Lo scutoide, ecco una nuova forma geometrica



(immagine: Università di Siviglia)

Si chiama scutoide ed è una forma geometrica completamente nuova. A scoprirla sono stati i ricercatori spagnoli dell’Università di Siviglia che hanno raccontato sulle pagine di Nature Communications come questa particolare forma, appena aggiunta nel mondo della geometria, sia stata osservata nelle cellule più comuni di un organismo, quelle epiteliali.

Il corpo degli animali è composto da tessuti che si piegano in forme più complesse e molto stabili. I mattoni per costruire queste strutture sono le cellule epiteliali, che si raggruppano e aderiscono le une alle altre per formare un tessuto che ha la funzione di rivestire per esempio i vasi sanguigni e gli organi. In precedenza, si ipotizzava che queste adottassero forme prismatiche o piramidali, ma nessuno ne era finora certo. “Era finora difficile immaginare queste piccole strutture in 3D”, spiega l’autore dello studio, Luisma Escudero.

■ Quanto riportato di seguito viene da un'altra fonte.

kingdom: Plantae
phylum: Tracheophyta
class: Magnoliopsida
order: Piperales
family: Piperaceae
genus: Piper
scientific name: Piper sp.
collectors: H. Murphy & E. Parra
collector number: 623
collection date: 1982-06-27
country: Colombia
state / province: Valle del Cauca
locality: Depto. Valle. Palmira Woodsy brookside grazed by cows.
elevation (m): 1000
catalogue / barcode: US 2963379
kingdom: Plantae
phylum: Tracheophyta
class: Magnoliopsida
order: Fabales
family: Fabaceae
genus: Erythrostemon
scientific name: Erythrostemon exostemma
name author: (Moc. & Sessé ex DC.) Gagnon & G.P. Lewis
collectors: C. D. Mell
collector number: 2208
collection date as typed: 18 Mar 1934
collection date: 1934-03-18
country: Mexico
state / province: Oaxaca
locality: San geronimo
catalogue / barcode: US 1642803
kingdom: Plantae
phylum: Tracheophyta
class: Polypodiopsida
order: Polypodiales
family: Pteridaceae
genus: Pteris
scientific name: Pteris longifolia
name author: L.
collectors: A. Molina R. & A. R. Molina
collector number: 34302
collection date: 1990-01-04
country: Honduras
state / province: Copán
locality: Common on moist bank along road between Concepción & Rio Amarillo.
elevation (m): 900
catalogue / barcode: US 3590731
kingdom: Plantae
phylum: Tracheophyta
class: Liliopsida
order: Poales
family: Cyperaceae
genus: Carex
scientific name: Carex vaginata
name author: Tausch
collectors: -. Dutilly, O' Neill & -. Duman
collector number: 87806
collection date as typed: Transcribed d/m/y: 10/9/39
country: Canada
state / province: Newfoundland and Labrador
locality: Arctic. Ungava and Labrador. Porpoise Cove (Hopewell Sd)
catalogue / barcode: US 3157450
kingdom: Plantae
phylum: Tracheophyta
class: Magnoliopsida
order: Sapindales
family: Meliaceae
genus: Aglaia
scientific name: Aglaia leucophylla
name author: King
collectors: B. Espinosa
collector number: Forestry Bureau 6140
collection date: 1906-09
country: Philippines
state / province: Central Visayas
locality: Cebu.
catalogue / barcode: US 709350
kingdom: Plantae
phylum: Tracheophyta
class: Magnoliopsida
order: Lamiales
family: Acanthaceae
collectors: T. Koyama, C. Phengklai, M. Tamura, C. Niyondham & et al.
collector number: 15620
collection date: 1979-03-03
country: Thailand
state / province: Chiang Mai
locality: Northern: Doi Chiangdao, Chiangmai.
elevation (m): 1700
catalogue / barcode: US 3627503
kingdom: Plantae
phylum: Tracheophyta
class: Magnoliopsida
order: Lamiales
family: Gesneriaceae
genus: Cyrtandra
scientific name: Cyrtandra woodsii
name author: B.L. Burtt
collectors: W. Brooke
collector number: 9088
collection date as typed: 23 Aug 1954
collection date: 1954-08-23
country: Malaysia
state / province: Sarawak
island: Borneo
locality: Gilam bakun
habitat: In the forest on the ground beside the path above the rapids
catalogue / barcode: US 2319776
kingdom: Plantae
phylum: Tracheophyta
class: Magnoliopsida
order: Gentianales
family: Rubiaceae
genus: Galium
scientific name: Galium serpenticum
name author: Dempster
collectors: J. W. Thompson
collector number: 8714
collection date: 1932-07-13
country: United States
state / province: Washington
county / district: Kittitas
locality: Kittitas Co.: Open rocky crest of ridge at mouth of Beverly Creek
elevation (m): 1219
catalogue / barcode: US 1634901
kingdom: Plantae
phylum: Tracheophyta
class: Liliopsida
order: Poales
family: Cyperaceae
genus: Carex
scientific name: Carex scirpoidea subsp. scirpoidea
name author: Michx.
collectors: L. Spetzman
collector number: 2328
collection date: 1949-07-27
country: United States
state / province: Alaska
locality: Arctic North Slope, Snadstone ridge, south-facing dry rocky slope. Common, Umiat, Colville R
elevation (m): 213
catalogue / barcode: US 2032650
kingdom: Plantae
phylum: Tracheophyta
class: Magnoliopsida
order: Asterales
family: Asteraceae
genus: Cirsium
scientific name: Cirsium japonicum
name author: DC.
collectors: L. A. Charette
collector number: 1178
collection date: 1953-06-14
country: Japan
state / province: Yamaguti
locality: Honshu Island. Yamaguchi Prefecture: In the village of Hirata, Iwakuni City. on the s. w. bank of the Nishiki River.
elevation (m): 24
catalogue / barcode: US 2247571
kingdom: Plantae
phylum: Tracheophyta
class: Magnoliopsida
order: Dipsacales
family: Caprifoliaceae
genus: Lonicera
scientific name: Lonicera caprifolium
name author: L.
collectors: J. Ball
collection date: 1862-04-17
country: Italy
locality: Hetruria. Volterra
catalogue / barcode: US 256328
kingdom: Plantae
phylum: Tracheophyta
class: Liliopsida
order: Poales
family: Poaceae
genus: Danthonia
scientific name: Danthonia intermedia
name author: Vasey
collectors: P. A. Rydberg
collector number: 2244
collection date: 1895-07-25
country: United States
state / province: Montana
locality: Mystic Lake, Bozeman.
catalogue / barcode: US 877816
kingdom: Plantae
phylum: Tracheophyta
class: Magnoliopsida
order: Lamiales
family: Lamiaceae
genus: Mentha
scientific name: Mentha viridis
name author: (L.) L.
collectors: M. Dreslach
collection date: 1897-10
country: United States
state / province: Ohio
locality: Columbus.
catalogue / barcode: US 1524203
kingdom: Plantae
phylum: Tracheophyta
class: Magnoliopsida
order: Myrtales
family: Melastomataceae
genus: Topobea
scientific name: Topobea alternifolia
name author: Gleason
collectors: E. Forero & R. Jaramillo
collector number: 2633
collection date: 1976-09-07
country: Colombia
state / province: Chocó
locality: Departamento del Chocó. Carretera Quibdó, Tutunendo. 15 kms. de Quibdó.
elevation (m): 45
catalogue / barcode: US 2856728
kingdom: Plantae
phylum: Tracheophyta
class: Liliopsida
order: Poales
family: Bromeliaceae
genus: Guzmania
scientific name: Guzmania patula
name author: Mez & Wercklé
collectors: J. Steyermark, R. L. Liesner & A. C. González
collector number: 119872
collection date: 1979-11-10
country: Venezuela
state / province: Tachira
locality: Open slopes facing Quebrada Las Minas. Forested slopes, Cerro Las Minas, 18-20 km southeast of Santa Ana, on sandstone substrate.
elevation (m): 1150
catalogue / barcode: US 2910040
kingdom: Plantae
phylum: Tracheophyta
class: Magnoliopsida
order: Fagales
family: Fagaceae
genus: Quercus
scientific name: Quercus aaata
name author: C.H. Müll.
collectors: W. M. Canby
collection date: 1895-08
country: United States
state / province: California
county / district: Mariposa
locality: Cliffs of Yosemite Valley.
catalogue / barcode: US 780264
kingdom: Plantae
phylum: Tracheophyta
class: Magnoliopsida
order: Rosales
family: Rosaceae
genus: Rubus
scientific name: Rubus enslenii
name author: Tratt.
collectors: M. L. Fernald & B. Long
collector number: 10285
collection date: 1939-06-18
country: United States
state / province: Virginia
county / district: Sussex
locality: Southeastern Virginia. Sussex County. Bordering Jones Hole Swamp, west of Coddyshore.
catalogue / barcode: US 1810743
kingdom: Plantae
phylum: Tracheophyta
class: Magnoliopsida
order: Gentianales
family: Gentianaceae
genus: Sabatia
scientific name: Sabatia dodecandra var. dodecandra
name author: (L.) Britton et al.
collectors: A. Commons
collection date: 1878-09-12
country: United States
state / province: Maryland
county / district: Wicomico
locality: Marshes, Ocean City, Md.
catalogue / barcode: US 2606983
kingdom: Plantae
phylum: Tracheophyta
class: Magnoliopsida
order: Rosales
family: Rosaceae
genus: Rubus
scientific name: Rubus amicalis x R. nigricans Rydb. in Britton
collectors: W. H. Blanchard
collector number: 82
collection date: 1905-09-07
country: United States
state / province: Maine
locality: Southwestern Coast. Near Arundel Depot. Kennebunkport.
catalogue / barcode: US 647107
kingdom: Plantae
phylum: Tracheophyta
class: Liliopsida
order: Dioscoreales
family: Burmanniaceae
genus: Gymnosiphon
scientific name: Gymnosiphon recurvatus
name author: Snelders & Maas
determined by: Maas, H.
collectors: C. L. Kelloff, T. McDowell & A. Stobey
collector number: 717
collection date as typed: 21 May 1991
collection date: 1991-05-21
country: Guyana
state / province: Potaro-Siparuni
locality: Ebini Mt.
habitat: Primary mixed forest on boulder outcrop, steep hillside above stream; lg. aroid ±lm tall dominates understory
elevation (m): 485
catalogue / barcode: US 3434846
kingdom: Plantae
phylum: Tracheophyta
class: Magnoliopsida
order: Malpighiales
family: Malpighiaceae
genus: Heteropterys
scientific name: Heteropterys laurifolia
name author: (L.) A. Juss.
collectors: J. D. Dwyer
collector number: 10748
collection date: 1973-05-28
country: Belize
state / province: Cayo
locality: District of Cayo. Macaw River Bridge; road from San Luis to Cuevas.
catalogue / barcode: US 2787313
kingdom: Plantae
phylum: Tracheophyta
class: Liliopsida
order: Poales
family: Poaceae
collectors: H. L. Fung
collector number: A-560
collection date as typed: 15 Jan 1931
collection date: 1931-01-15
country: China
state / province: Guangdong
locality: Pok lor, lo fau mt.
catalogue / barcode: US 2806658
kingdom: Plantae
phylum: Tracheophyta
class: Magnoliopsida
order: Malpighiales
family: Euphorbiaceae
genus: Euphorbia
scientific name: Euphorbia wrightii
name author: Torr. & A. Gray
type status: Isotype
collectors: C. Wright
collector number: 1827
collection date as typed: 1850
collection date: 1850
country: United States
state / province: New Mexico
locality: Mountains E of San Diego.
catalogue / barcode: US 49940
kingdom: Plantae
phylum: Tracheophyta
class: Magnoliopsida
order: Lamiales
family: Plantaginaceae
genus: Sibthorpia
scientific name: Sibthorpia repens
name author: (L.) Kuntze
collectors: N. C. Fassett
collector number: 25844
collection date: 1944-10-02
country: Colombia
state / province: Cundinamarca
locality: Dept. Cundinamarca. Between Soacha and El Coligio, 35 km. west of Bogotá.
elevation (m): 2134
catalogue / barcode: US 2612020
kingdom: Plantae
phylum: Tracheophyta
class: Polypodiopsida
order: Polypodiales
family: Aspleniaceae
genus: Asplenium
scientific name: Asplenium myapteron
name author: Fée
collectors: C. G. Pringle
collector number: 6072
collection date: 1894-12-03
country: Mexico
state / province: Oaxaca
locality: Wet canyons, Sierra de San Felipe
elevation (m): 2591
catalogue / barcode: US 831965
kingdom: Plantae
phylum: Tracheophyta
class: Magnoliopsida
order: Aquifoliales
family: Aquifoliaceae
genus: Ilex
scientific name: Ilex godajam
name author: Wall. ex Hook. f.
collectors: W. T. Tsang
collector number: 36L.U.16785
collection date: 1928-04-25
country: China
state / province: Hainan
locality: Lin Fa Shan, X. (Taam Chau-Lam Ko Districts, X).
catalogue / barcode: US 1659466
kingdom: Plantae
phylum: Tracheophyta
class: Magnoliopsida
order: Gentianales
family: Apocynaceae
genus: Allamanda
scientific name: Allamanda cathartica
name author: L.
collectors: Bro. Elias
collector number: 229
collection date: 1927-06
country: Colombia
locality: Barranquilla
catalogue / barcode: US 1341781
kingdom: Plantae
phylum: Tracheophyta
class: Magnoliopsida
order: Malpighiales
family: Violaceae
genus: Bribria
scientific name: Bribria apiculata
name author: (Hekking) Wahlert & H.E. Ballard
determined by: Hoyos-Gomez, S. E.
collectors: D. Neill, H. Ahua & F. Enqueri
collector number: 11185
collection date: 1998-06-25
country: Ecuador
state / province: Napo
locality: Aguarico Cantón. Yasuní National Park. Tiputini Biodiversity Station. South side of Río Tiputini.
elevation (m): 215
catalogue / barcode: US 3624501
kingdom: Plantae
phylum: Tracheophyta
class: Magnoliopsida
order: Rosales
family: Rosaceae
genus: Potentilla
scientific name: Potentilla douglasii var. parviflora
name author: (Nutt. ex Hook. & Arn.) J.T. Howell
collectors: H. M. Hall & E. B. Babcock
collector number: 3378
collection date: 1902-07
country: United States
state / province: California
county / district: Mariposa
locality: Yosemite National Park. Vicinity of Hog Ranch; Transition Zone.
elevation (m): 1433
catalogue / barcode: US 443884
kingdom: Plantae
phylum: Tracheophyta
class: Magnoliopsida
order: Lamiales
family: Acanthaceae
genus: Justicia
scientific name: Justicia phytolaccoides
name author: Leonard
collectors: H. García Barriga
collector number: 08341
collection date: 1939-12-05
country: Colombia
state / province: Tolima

Per capirlo, Escudero e il suo team di ricercatori hanno modellato nel loro laboratorio tessuti curvi dove le cellule epiteliali avrebbero dovuto rivestire superfici molto diverse tra loro, sia nella parte esterna che in quella interna.

E hanno scoperto che l’unico modo per ottenere questi schemi era che le cellule adottassero una particolare forma a prisma con cinque bordi in alto, sei in basso e con uno dei bordi laterali divisi in una forma a Y. Secondo i ricercatori, queste nuove forme sono la soluzione che la natura ha trovato per piegare e curvare il tessuto epiteliale. “Abbiamo così scoperto una nuova forma geometrica solida e abbiamo dovuto inventarci un nome”, ha spiegato Escudero, raccontando come il nome scutoid derivasse dal termine scutum, la parte sul dorso che include le sue ali di alcuni insetti.

(Foto: Università di Siviglia)

Il team di ricercatori ha successivamente cercato di osservare se questa forma esistesse anche nei tessuti reali. Dalle analisi è emerso che il 75% delle cellule epiteliali nelle ghiandole salivari del moscerino della frutta (Drosophila) avevano una forma scutoide, così come il 50% dell’embrione di questo insetto in via di sviluppo. Sono stati identificati anche nei tessuti del pesce zebra e in cellule di un mammifero, indicando che si tratta di una forma geometria diffusa utilizzata dalla natura per creare strutture curve. “Quando abbiamo visto la forma nei nostri modelli computazionali, è stato sorprendente. Siamo stati ancora più sorpresi quando l’abbiamo visto nei tessuti veri”, afferma Escudero.

Questa scoperta, raccontano i ricercatori, avrà importanti implicazioni per la biomedicina, l’ingegneria tissutale e la creazione di organi artificiali, che si basano sulla capacità di comprendere e controllare l’organizzazione 3D delle cellule. “È importante sapere che le cellule che compongono gli organi artificiali devono essere confezionate allo stesso modo di quelle del tessuto reale”, conclude Escudero.